Sigmar Stocker (F) fragte, ob der Antrag eine Attacke gegen die Fleischesser sei. Die heimische Tierzucht sei gerade durch Wolf und Bär in Gefahr, aber kein Grüner sei für einen Abschuss. Mit diesem Antrag müsste man den Speck von der Dachmarke ausnehmen. Ehrlicherweise müsste man auch beim Bioanbau angeben, dass gespritzt wurde.
Die Dachmarke sei trotz anfänglicher Skepsis ein Erfolg, meinte Dieter Steger (SVP), Südtirol sei damit beispielgebend für viele Regionen in Europa gewesen. Das Land habe als erstes das Interesse, dass die richtigen Unternehmen dabei seien und dass die richtigen Produkte beworben würden, damit sie gute Botschafter des Landes sein könnten. Es sei allseits bekannt, woher die Schweine für den Speck kämen. Es gehe beim Markenspeck um die Verarbeitungsmethode hier in Südtirol. Die Kriterien würden übrigens von der EU vorgegeben.
Es sei kein Etikettenschwindel, wenn ein Rohstoff für ein Produkt von außerhalb komme, erklärte LH Arno Kompatscher. Die geschützte Ursprungsbezeichnung solle sicherstellen, dass alle Produktionsschritte im jeweiligen Land erfolgt seien, bei der geschützten geografischen Angabe müsse nicht alles hier geschehen – das seien die Vorgaben der EU. Der Unterschied sei den Konsumenten aber nicht so bekannt. Die Dachmarke gelte für beide Bezeichnungen. Südtiroler Speck unterscheide sich von anderen durch Aussehen und Geschmack und könne daher als typisch bezeichnet werden. Zum Beschluss des Dreierlandtags erklärte er, dass man leider noch nicht sehr weit gekommen sei.

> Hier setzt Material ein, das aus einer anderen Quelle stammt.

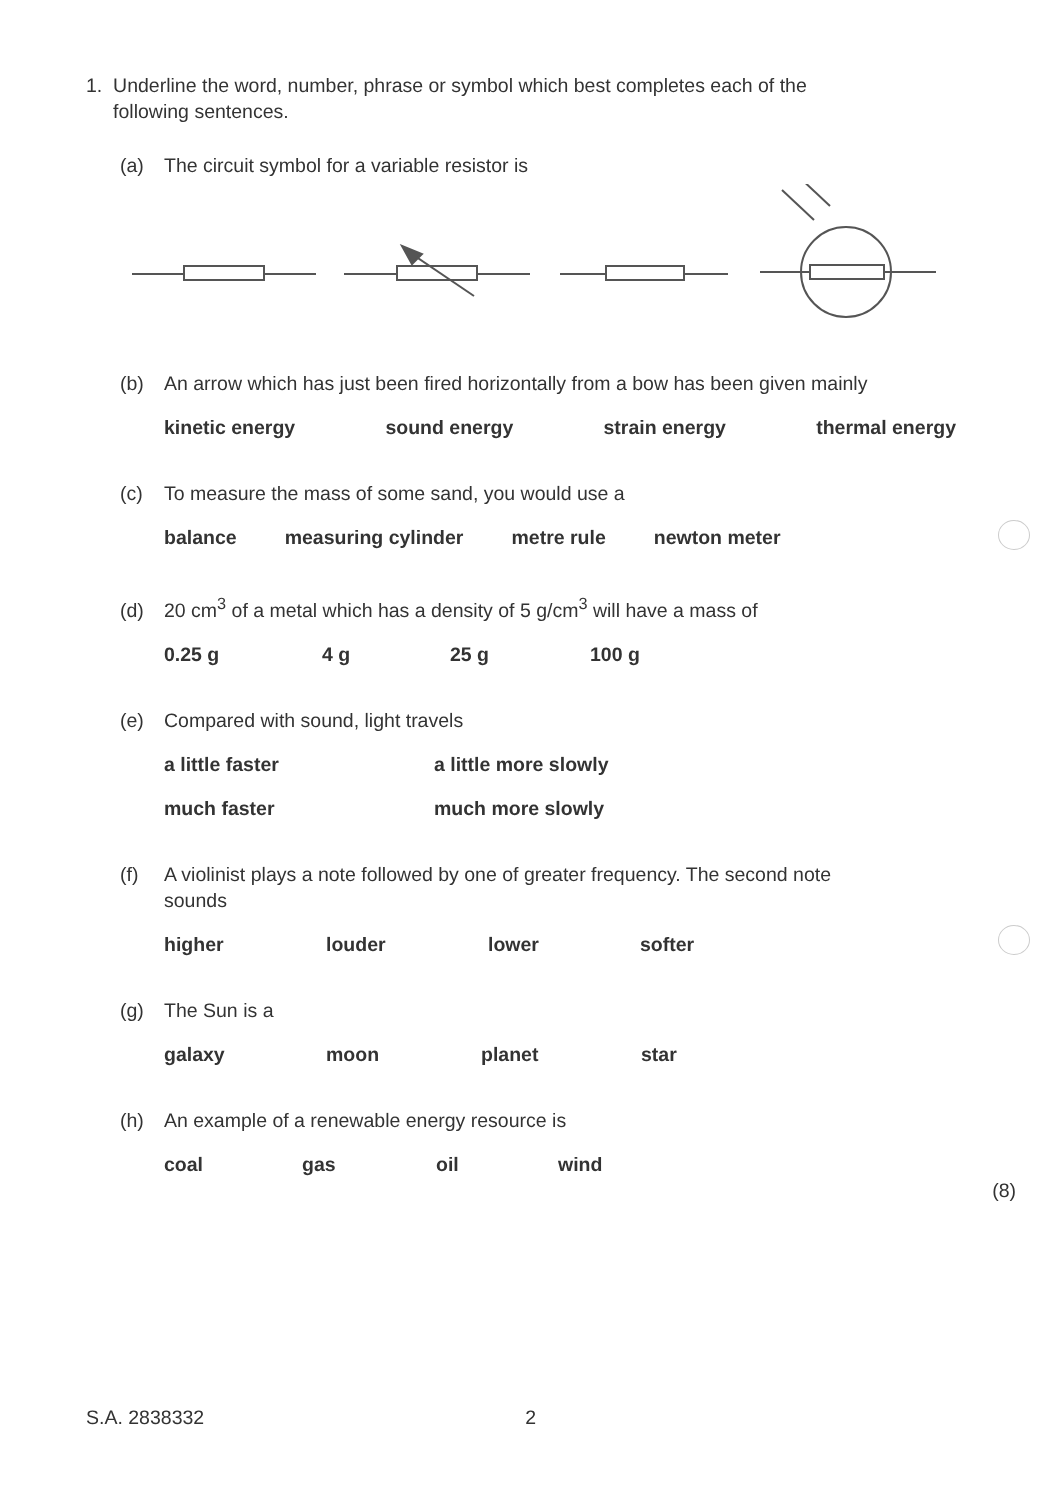1. Underline the word, number, phrase or symbol which best completes each of the
following sentences.
(a) The circuit symbol for a variable resistor is
(b) An arrow which has just been fired horizontally from a bow has been given mainly
kinetic energy sound energy strain energy thermal energy
(c) To measure the mass of some sand, you would use a
balance measuring cylinder metre rule newton meter
(d) 20 cm<sup>3</sup> of a metal which has a density of 5 g/cm<sup>3</sup> will have a mass of
0.25 g 4 g 25 g 100 g
(e) Compared with sound, light travels
a little faster a little more slowly
much faster much more slowly
(f) A violinist plays a note followed by one of greater frequency. The second note
sounds
higher louder lower softer
(g) The Sun is a
galaxy moon planet star
(h) An example of a renewable energy resource is
coal gas oil wind
(8)
S.A. 2838332 2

Eine Marke habe die Aufgabe, eine Botschaft in Sekundenschnelle zu vermitteln, entgegnete Brigitte Foppa. Wenn der Unterschied der Bezeichnungen den Kunden nicht klar sei, dann sei das Marketing nicht ehrlich. Die Zahl der Schweine in Südtirol sei rückläufig, und daran sei nicht der Wolf schuld.
Alessandro Urzì (Alto Adige nel cuore) legte Wert auf die Verwendung der Bezeichnung “Marchio Alto Adige” in der italienischen Version des Antrags.
Der Antrag wurde mit 4 Ja, 24 Nein und fünf Enthaltungen abgelehnt.
Beschlussantrag Nr. 803/17: Motorradunfälle gezielt reduzieren! (eingebracht von den Abg. Zimmerhofer, Atz Tammerle und Knoll am 2.8.2017). Der Landtag möge die Landesregierung auffordern, 1. In Süd-Tirol eine geeignete Strecke ausfindig zu machen, auf der dann ein zeitlich begrenzter Pilotversuch mit baulichen Maßnahmen wie Rüttelstreifen und/oder Fahrbahnteilern zur Reduzierung von Motorradunfällen durchgeführt wird. 2. Nach einer möglichen erfolgreichen Testphase diese Maßnahmen schrittweise auf das ganze Land auszuweiten.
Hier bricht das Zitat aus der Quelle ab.